Xeyrius Williams

Free Agent
- Position: Power forward

Personal information
- Born: May 26, 1997 (age 29)
- Listed height: 6 ft 9 in (2.06 m)
- Listed weight: 215 lb (98 kg)

Career information
- High school: Wayne (Huber Heights, Ohio)
- College: Dayton (2015–2018); Akron (2019–2020);
- NBA draft: 2020: undrafted
- Playing career: 2020–present

Career history
- 2020: Körmend
- 2020–2021: Jászberényi KSE
- 2021–2022: Aris Thessaloniki
- 2022–2023: s.Oliver Würzburg
- 2023–2024: Rasta Vechta
- 2024: MKS Dąbrowa Górnicza
- 2024–2025: FC Porto
- 2025–2026: Tycoon

Career highlights
- Portuguese Supercup winner (2024); Portuguese Cup winner (2025); Third-team All-MAC (2020);

= Xeyrius Williams =

American basketball player (born 1997)

Xeyrius Clifton Williams (born May 26, 1997) is an American professional basketball player who last played for Tycoon of the Hong Kong A1 Division Championship, after short profession stints in Hungary, Greece, Germany and Poland. He played college basketball for University of Dayton and University if Akron, both in Ohio, United States.

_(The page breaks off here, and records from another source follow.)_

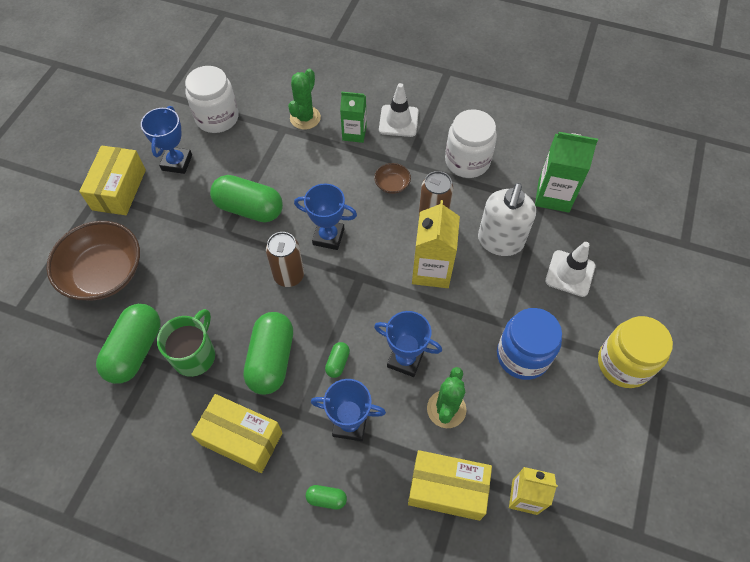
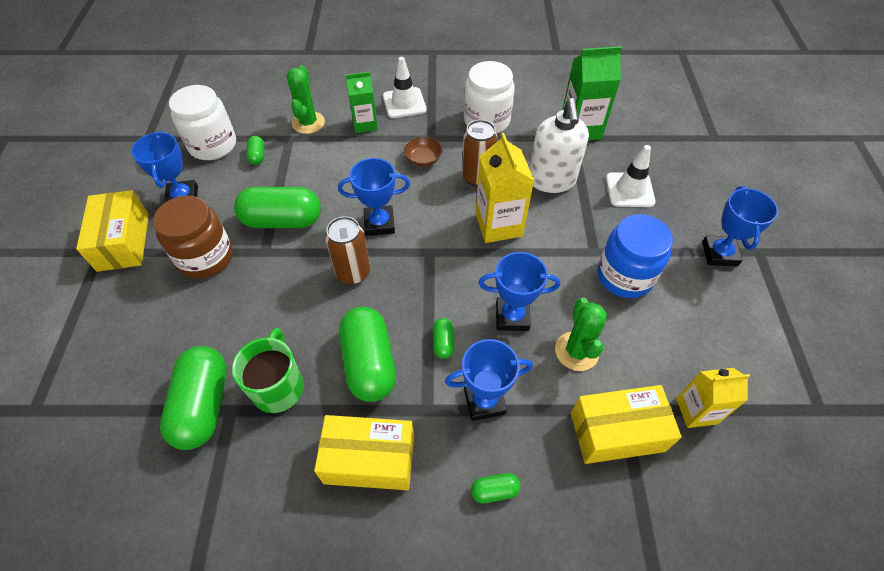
camera: 20 degrees left, 5 degrees down
brown bowl [47,221,140,300] -> none
yellow jar [598,316,673,388] -> blue trophy [702,186,778,267]
none -> brown jar [153,196,233,279]
none -> green capsule [246,136,264,165]

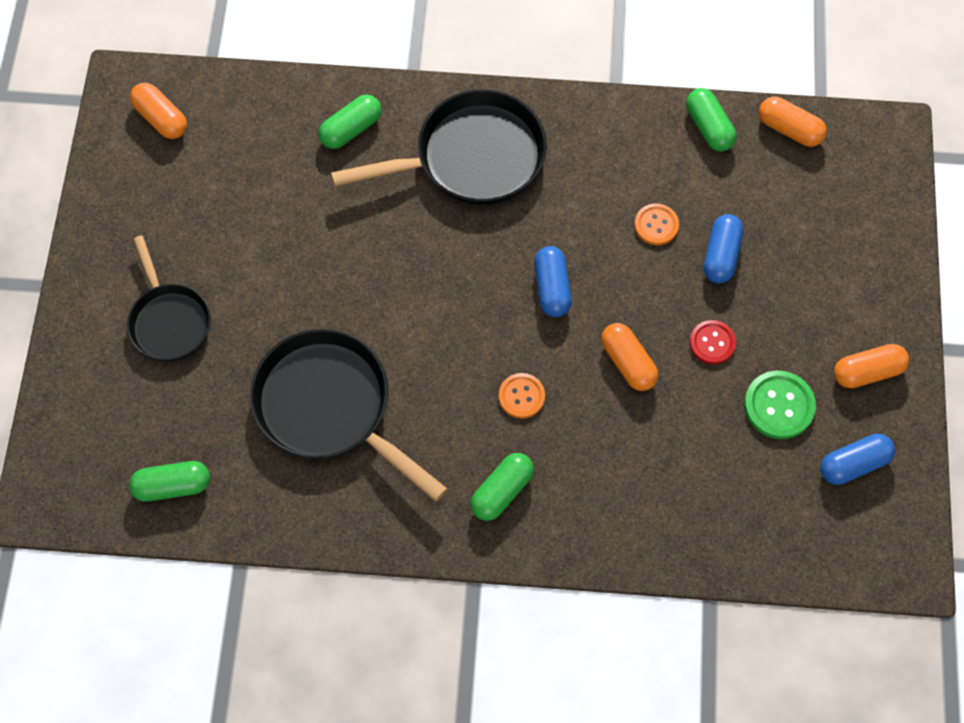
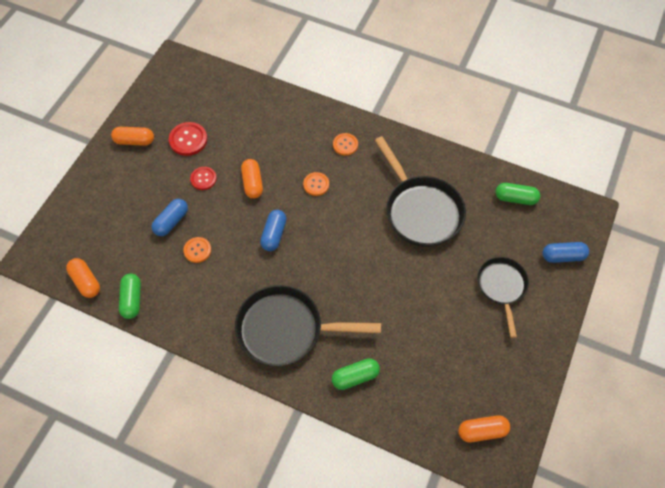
camera: 160 degrees left, 5 degrees down
orange capsule [130,83,187,139] -> orange capsule turned 75 degrees counterclockwise [458,415,510,442]
green capsule [471,453,534,521] -> orange button [333,133,358,156]
green button [744,371,816,439] -> red button [169,122,207,156]
blue capsule [820,434,895,485] -> blue capsule moved to [542,242,589,263]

==Early life and high school career==
Williams attended Wayne High School. As a junior, he averaged 11.9 points and 9.8 rebounds per game, while shooting 50.9 percent from the field. Williams averaged 11.8 points and 9.9 rebounds per game as a senior and led Wayne to a Division I state title. He was named co-MVP for the second straight season. Williams committed to Dayton in June 2014.

==College career==
As a freshman at Dayton, Williams averaged 2.1 points and 1.7 rebounds per game. Williams averaged 8.2 points and 4.8 rebounds per game as a sophomore. In the first four games of his junior season, he started and averaged 11.3 points per game. He missed the next five games with a back injury, and posted 16 points against Saint Mary's in his second game back but never regained his starting role. Williams stopped travelling to away games in February 2018 to focus on academics, and he was ruled out indefinitely with a back injury on February 28. He finished the season averaging 5.0 points and 3.1 rebounds per game. Following the season, he informed coach Anthony Grant of his intention to transfer. Williams announced he was transferring to Akron on April 24, having also visited Kent State.

Williams posted a career-high 25 points on December 4, 2019, in an 85–73 win over Marshall. On February 8, 2020, Williams hit the game-winning three-pointer with 4.2 seconds remaining in a 59–58 win over Eastern Michigan. As a senior, Williams averaged 13.9 points and 9.5 rebounds per game, shooting 90.8 percent from the free-throw line, 48.0 percent from 2-point range and 29.9 percent from 3-point range. He led Akron to a 24–7 record and the top seed in the conference tournament, which was cancelled due to the coronavirus pandemic. Williams was named to the Third Team All-MAC.

==Professional career==
On July 25, 2020, Williams signed his first professional deal with BC Körmend of the NB I/A. He averaged 8.9 points, 5.2 rebounds, and 1.0 steal per game.

On July 24, 2021, Williams signed with Aris of the Greek Basket League. In 24 games, he averaged 10.1 points, 4.8 rebounds, 0.8 assists, 0.6 blocks and 0.8 steals, playing around 30 minutes per contest.

On July 29, 2022, he signed with s.Oliver Würzburg of the Basketball Bundesliga.

For the 2023–24 season, Williams signed with SC Rasta Vechta.

On January 9, 2024, he signed with MKS Dąbrowa Górnicza of the PLK.

==Personal life==
Williams is the son of Clifton and Kay Williams. His father played football at Central State University while his mother was an athlete at Catholic Central School in Springfield, Ohio before attending the University of Cincinnati. Williams has an older sister, Shatila, and a younger sister, Alisa, both of whom are volleyball players. He was named after Xeryus cologne.